I don't know where your "most GC implementations" come from; the three I
happen to have instantly handy (*) certainly don't have the problem you
describe.  I also wonder whether you have tried to determine actual
minimums for other programs using GC, have simply looked at some default
parameters and made (possibly invalid) assumptions based on those, or have
looked at applications which use GC and may have been tuned (possibly by
default) for a particular expected memory usage.

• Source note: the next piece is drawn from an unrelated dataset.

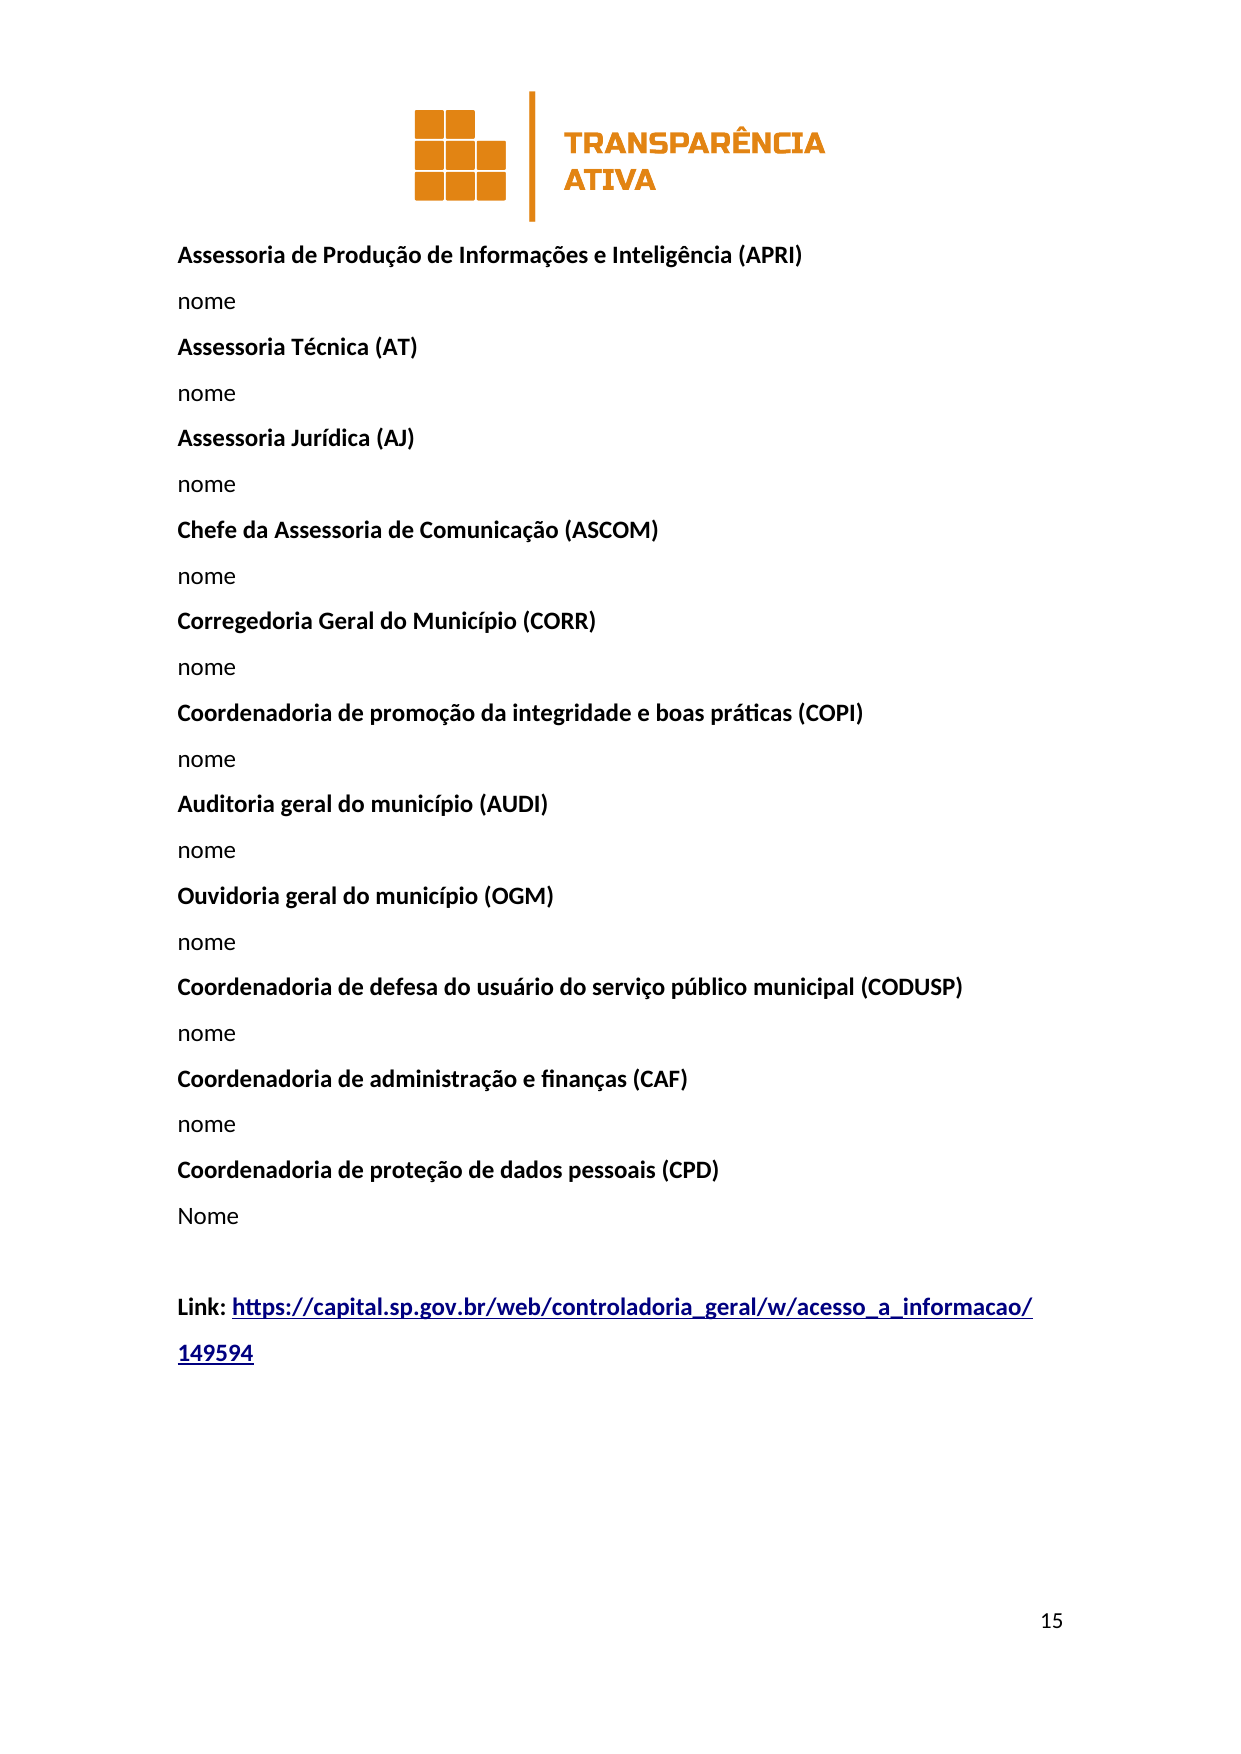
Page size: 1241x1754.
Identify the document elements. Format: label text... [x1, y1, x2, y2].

Regarding your complaint that the GC gobbles more memory and never gives it
back, that is again implementation-dependent (**), and I have encountered
more than one C malloc implementation against which exactly the same
complaint could be made.

* Two programs using GC which don't require a minimum of 8M of memory:

  1. Macintosh Common Lisp - the default partition size for the 68k
     implementation is 4M; it increased to around 5M in the PowerPC
     implementation.

  2. Apple Dylan applications.  The default application size is 2M, but that=
 is
     known to not be the minimum application size.  (I don't remember what t=
hat
     minimum actually turned out to be, but there is at least one sample
     application on the Apple Dylan TR CD which runs in 1M, and several whic=
h
     require no more than 2M.)

  3. IS Robotics uses a GC'ed lisp dialect to program embedded processors us=
ed
     to control small autonomous robots.  These robots typically have no mor=
e
     (and sometimes less) than 1M of RAM, total.

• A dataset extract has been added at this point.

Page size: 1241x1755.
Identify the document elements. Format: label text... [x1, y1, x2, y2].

** The Apple Dylan GC might return memory to the OS under some conditions.
I know the design included this feature, though I'm not sure it actually
got implemented.  (Moon might remember whether he had time to finish it,
but I don't know whether he reads this list.)  It also does not require all
of the memory it is dealing with to be in a small number of large
contiguous blocks (unlike some older collectors), being based on
"relatively" recent ideas from the GC community.  (I say relatively recent
because the design and most of the implementation were completed 3-4 years
ago.)

>	Though the speed of a program is an important measure of
>program performance, the space requirements are also important. For
>example, there are plenty of data structures that are fast for certain
>applications, but are infeasible because of the space
>requirements. These trade-offs are made all the time for real
>programs, but GC immediately chooses speed over space.

If you look at the GC literature (particularly some of recent vintage) it
will quickly become obvious that a lot of thought is being put into the
space overhead imposed by various collectors, because it can have such a
strong impact on performance.  Not just paging overhead; these people are
also looking closely at cache-level impact.  I don't off the top of my head
know precise overheads for various collectors that are around these days,
but I would not want to wager anything substantial on the overhead of the
better ones being worse than one would get by using a common C malloc + the
program-level extra stuff to explicitly keep track of when a chunk of
memory with non-trivial relationships to other chunks can be free'd.  And
of course, as I noted before, just because you tell C malloc that you are
done with some memory doesn't necessarily mean that some other program will
be able to make use of that memory.

>	GC'ers claim, correctly, that this technology makes the
>construction of large systems easier, all those nasty memory leaks
>disappear. However, this savings for engineers comes at a cost to the
>end user by eating more of his memory. Furthermore, though one class
>of problems disappear (memory leaks) another is created: garbage that
>is trapped by badly written programs. Of course, the program still
>runs, but over time it consumes more and more space and the computer
>grows sluggish.

Um, isn't what you just described a memory leak?  And we've never seen a
program that used explicit memory allocation which had that kind of
problem, have we?